The median Uber and Lyft driver in Mass. makes $12.82 an hour, report finds | The Boston Globe

The union-backed study comes amid extended fight over whether gig drivers are contractors or employees of ride-hailing giants, and what they should be owed

Amid a contentious battle over the rights of gig workers, a new union-backed report has found that Uber and Lyft drivers in Massachusetts earn well below the minimum wage, or $12.82 an hour.

The study, based on third-party data from one million ride-hail trips in the state from June 2022 to July 2023, found that nearly three of five drivers made less than $15 an hour — the state minimum wage for hourly employees — and that half of ride-hail earnings were taken up by expenses such as gas and vehicle maintenance. In Greater Boston, 53 percent of time that ride-hail drivers spent working was spent without a passenger in the car, and therefore unpaid, much of it moving between pickups or repositioning themselves to meet customer demand.

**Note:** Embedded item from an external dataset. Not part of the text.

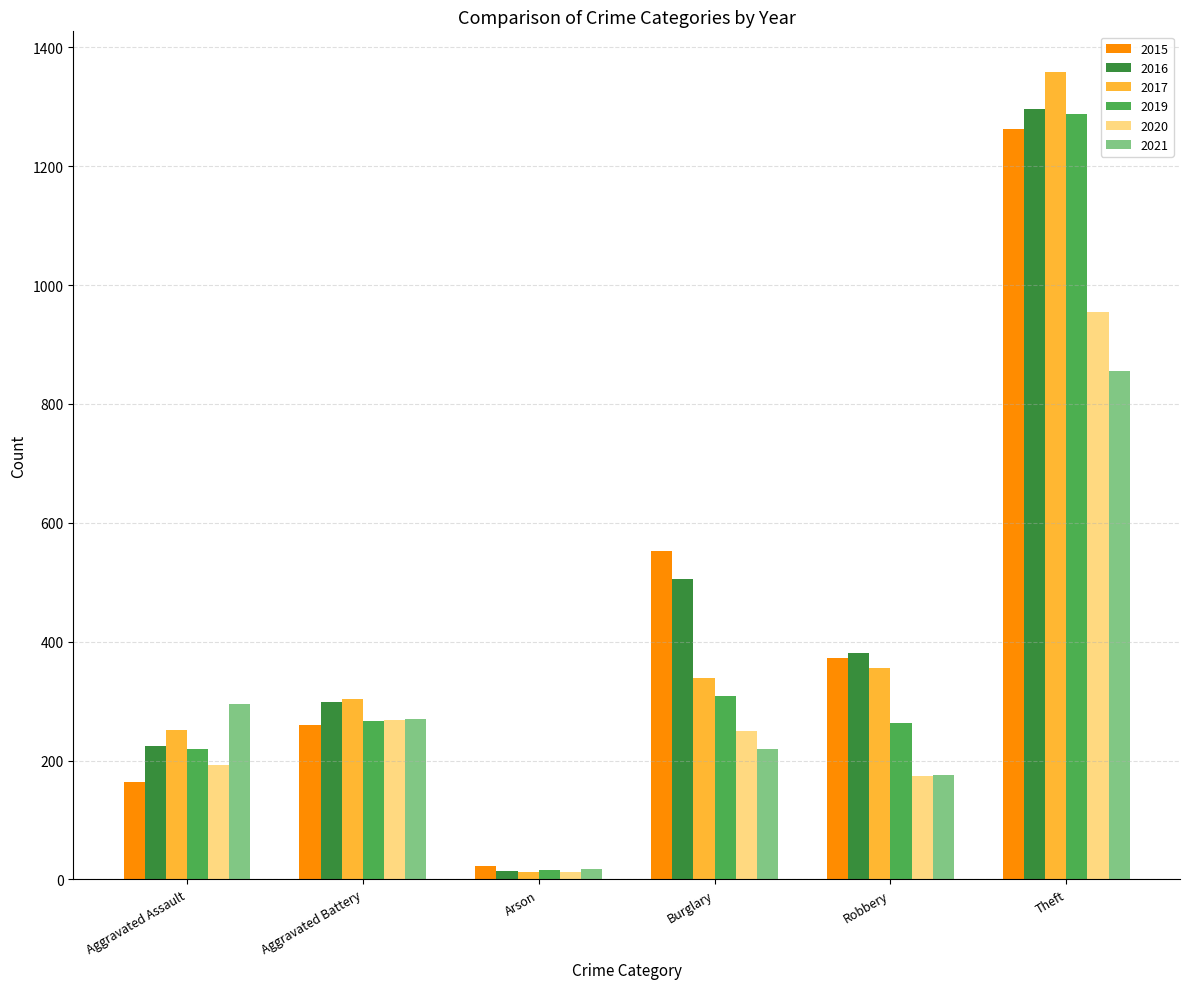

Which series has the largest total across all categories?

2016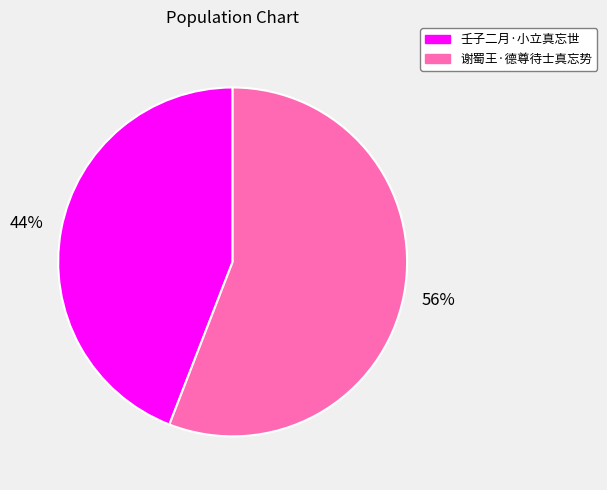

What is the smallest slice in the pie chart?

壬子二月·小立真忘世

(The data was collected from 1,929 local drivers through Gridwise, an app used by many gig workers to track their work earnings and expenses. It was analyzed by Big Lake Data.)

The report, which comes amid efforts by Service Employees International Union Local 32BJ to organize ride-hail drivers in Massachusetts, purports that poor working conditions, including “stark discrepancies between promised earnings and actual compensation, extensive work hours, and unaddressed work-related expenses,” are “pervasive within the industry” and have led to high turnover amongst drivers.